Leia o relatório que derrubou quatro vices da Caixa

Executivos de áreas estratégicas do banco foram afastados nesta terça-feira, 16, pelo presidente Michel Temer, que atendeu a recomendações do Ministério Público Federal e do Banco Central

Carla Araújo e Fabio Serapião/BRASÍLIA

17 Janeiro 2018 | 17h54

Após recomendação do Banco Central (BC) e do alerta do Ministério Público Federal (MPF) sobre uma possível punição, o presidente Michel Temer determinou ao ministro da Fazenda, Henrique Meirelles, e ao presidente da Caixa, Gilberto Occhi, que afastem, por tempo indeterminado, quatro vice-presidentes do banco que estão sendo investigados por corrupção. Depois da ordem do presidente, a Caixa informou que vai afastar os executivos para que eles possam “apresentar ampla defesa das acusações”.

Documento

A decisão de Temer significa uma derrota na queda de braço que o governo vinha travando com os procuradores da força-tarefa Greenfield. Em dezembro, os procuradores responsáveis pela investigação sobre desvios na Caixa recomendaram o afastamento dos 12 vice-presidentes do banco. Em resposta, a Caixa disse que não cumpriria as recomendações porque possui “um sistema de governança adequado à Lei das Estatais”.
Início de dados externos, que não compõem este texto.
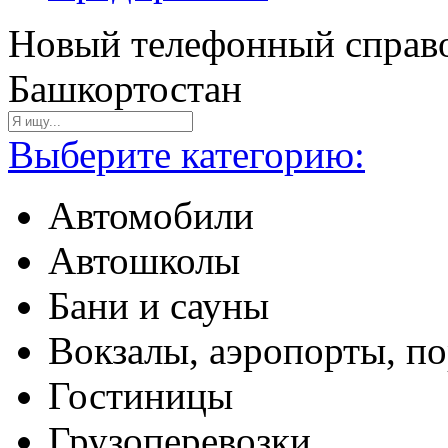
Новый телефонный справо
Башкортостан
Выберите категорию:
Автомобили
Автошколы
Бани и сауны
Вокзалы, аэропорты, п
Гостиницы
Грузоперевозки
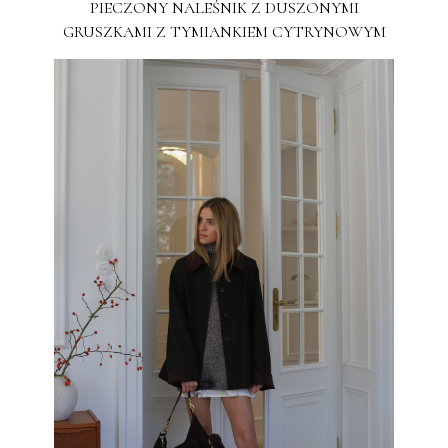
PIECZONY NALEŚNIK Z DUSZONYMI
GRUSZKAMI Z TYMIANKIEM CYTRYNOWYM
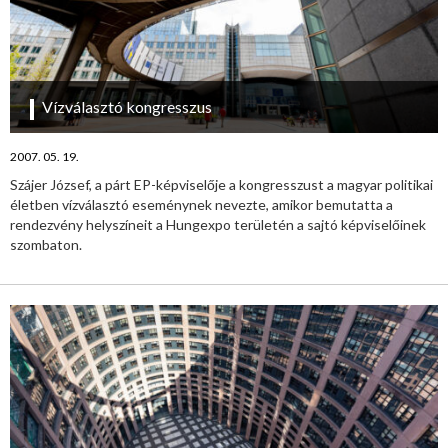
Vízválasztó kongresszus
2007. 05. 19.
Szájer József, a párt EP-képviselője a kongresszust a magyar politikai
életben vízválasztó eseménynek nevezte, amikor bemutatta a
rendezvény helyszíneit a Hungexpo területén a sajtó képviselőinek
szombaton.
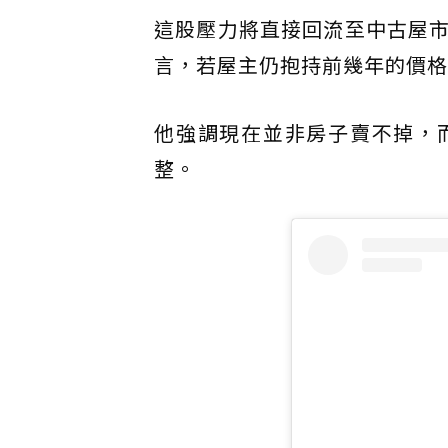
這股壓力將直接回流至中古屋
言，若屋主仍抱持前幾年的價格
他強調現在並非房子賣不掉，
整。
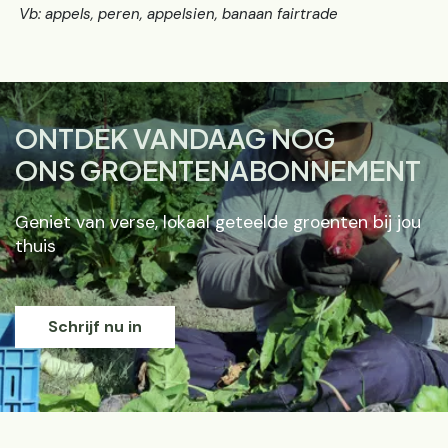
Vb: appels, peren, appelsien, banaan fairtrade
ONTDEK VANDAAG NOG
ONS GROENTENABONNEMENT
Geniet van verse, lokaal geteelde groenten bij jou
thuis
Schrijf nu in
A orientação do MPF, negada pela Caixa, tinha como base uma investigação independente contratada pela própria Caixa. Como mostrou a edição de ontem do Estado, a auditoria detectou casos de influência política no banco em ao menos quatro vice-presidências. O documento foi produzido pelo escritório Pinheiro Neto e foi anexado aos processos relacionados ao banco para reforçar as denúncias contra políticos e ex-funcionários que atuariam em favor de grandes empresas.